Congress, however, is only the legislative branch. We can pass laws but do not execute them. I have been proud of how both parties have come together over the past few months to pass historic legislation—96 to nothing. With a great deal of input and improvement by the Democratic minority. But to make this legislation work, we need a competent, steady, focused administration to not only implement our laws but coordinate our national response.
It is no secret that the Trump administration has been anything but focused, anything but steady, anything but competent.
President Trump seems to spend more time deflecting blame, attacking others, pushing quack medicines and hiding from the truth than he does actually leading our nation’s response to this crisis.
Last night, in an interview on ABC News, the president said that his failure to prepare our national stockpiles with medical equipment was because he “had a lot of other things going on.” The national stockpile for the vital PPE that our frontline workers need and other materials, the president failed to prepare our stockpiles with this equipment because he “had a lot of other things going on?”

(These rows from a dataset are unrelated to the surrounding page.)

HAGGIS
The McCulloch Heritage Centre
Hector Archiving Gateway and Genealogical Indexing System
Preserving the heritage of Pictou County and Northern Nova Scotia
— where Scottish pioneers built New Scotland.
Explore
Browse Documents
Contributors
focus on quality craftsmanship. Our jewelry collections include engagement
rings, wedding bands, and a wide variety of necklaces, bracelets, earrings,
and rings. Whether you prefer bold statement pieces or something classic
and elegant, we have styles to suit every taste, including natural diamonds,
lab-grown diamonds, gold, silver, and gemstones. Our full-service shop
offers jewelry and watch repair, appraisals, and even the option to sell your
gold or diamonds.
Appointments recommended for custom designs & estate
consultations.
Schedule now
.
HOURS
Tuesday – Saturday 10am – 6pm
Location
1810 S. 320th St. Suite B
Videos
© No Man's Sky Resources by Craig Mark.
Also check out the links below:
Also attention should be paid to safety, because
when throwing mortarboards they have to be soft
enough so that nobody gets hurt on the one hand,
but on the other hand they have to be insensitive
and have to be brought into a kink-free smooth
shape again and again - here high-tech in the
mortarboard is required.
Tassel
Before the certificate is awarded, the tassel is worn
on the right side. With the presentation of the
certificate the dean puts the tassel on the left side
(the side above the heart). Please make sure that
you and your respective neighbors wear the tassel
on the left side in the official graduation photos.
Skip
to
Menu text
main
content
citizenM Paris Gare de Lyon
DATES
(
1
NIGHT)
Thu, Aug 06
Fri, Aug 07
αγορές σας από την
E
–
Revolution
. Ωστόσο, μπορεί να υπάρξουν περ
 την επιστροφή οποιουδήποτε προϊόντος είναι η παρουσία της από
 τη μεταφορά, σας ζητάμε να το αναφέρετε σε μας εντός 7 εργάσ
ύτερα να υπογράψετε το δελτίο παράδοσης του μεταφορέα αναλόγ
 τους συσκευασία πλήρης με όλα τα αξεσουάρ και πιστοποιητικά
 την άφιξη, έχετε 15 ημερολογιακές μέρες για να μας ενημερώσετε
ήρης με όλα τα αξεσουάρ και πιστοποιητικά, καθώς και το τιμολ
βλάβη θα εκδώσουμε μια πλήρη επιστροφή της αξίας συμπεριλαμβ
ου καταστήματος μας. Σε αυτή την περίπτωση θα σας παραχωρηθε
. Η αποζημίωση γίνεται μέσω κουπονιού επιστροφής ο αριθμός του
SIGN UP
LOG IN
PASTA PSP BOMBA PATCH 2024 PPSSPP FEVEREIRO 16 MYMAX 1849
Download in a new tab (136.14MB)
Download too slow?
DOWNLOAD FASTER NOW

Vice President Pence yesterday confirmed that the White House was winding town its coronavirus task force, long before the disease has been contained—waving the white flag of surrender to COVID-19 long before the battle is over.
A report in the today’s New York Times details the failures of the administration—and Mr. Kushner in particular—to procure critical supplies at a time when we lacked masks, gloves and other equipment—protective equipment. Instead of appointing a military person with experience in command and control, as I suggested, Mr. Kushner recruited a team of consultants who had “little to no experience with government procurement procedures or medical equipment.”

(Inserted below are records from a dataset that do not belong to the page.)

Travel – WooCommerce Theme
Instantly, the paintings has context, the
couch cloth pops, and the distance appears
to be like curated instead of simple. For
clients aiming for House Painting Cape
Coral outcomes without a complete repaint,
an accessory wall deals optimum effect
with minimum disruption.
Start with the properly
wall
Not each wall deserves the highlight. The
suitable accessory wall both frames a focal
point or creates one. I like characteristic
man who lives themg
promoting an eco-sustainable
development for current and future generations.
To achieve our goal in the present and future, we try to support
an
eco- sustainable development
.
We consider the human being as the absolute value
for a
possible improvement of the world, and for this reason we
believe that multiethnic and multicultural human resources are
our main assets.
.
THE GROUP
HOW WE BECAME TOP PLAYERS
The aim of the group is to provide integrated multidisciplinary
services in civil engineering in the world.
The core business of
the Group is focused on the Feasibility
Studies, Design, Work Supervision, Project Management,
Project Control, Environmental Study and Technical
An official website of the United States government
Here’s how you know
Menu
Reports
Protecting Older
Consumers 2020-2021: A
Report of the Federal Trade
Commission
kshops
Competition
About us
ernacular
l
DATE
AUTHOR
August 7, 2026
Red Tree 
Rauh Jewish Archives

And now we are reading reports of a whistleblower from the Department of Health and Human Services who reports that there was "pressure from HHS leadership to ignore scientific merit and expert recommendations and instead to award lucrative contracts based on political connections and cronyism.”
This whistleblower is scheduled to appear before a House committee next week. This whistleblower should come before the Senate as well. Senators have many questions to ask him. I believe senators on both sides of the aisle would have those questions.
So this was—and is—a time when the American people need the executive branch to lead a coordinated response to this evil virus. To listen to medical experts and heed their advice. To respect and listen to science.
But President Trump seems unwilling and unable to handle the truth. And it is hurting our country each and every day.